The following entries should be restated word for word, pictures excluded.
╭─ RECORDS FOR THIS TASK
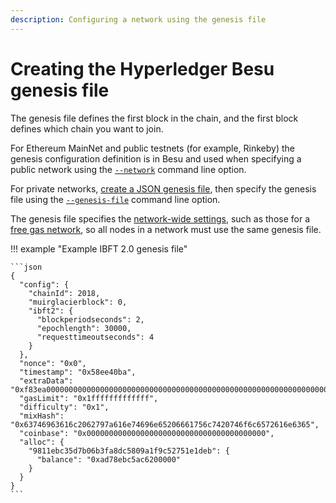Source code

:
 ```yaml
---
description: Configuring a network using the genesis file
---
```


# Creating the Hyperledger Besu genesis file

The genesis file defines the first block in the chain, and the first block defines which chain you
want to join.

For Ethereum MainNet and public testnets (for example, Rinkeby) the genesis configuration
definition is in Besu and used when specifying a public network using the
[`--network`](../../Reference/CLI/CLI-Syntax.md#network) command line option.

For private networks, [create a JSON genesis file](https://consensys.net/blog/quorum/hyperledger-besu-how-to-create-an-ethereum-genesis-file/),
then specify the genesis file using the
[`--genesis-file`](../../Reference/CLI/CLI-Syntax.md#genesis-file) command line option.

The genesis file specifies the [network-wide settings](../../Reference/Config-Items.md), such as
those for a [free gas network](FreeGas.md), so all nodes in a network must use the same genesis
file.

!!! example "Example IBFT 2.0 genesis file"

    ```json
    {
      "config": {
        "chainId": 2018,
        "muirglacierblock": 0,
        "ibft2": {
          "blockperiodseconds": 2,
          "epochlength": 30000,
          "requesttimeoutseconds": 4
        }
      },
      "nonce": "0x0",
      "timestamp": "0x58ee40ba",
      "extraData": "0xf83ea00000000000000000000000000000000000000000000000000000000000000000d5949811ebc35d7b06b3fa8dc5809a1f9c52751e1deb808400000000c0",
      "gasLimit": "0x1fffffffffffff",
      "difficulty": "0x1",
      "mixHash": "0x63746963616c2062797a616e74696e65206661756c7420746f6c6572616e6365",
      "coinbase": "0x0000000000000000000000000000000000000000",
      "alloc": {
        "9811ebc35d7b06b3fa8dc5809a1f9c52751e1deb": {
          "balance": "0xad78ebc5ac6200000"
        }
      }
    }
    ```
╰─
◆ ANSWER SPACE
Source code

:
 ```yaml
---
description: Configuring a network using the genesis file
---
```


# Creating the Hyperledger Besu genesis file

The genesis file defines the first block in the chain, and the first block defines which chain you
want to join.

For Ethereum MainNet and public testnets (for example, Rinkeby) the genesis configuration
definition is in Besu and used when specifying a public network using the
[`--network`](../../Reference/CLI/CLI-Syntax.md#network) command line option.

For private networks, [create a JSON genesis file](https://consensys.net/blog/quorum/hyperledger-besu-how-to-create-an-ethereum-genesis-file/),
then specify the genesis file using the
[`--genesis-file`](../../Reference/CLI/CLI-Syntax.md#genesis-file) command line option.

The genesis file specifies the [network-wide settings](../../Reference/Config-Items.md), such as
those for a [free gas network](FreeGas.md), so all nodes in a network must use the same genesis
file.

!!! example "Example IBFT 2.0 genesis file"

    ```json
    {
      "config": {
        "chainId": 2018,
        "muirglacierblock": 0,
        "ibft2": {
          "blockperiodseconds": 2,
          "epochlength": 30000,
          "requesttimeoutseconds": 4
        }
      },
      "nonce": "0x0",
      "timestamp": "0x58ee40ba",
      "extraData": "0xf83ea00000000000000000000000000000000000000000000000000000000000000000d5949811ebc35d7b06b3fa8dc5809a1f9c52751e1deb808400000000c0",
      "gasLimit": "0x1fffffffffffff",
      "difficulty": "0x1",
      "mixHash": "0x63746963616c2062797a616e74696e65206661756c7420746f6c6572616e6365",
      "coinbase": "0x0000000000000000000000000000000000000000",
      "alloc": {
        "9811ebc35d7b06b3fa8dc5809a1f9c52751e1deb": {
          "balance": "0xad78ebc5ac6200000"
        }
      }
    }
    ```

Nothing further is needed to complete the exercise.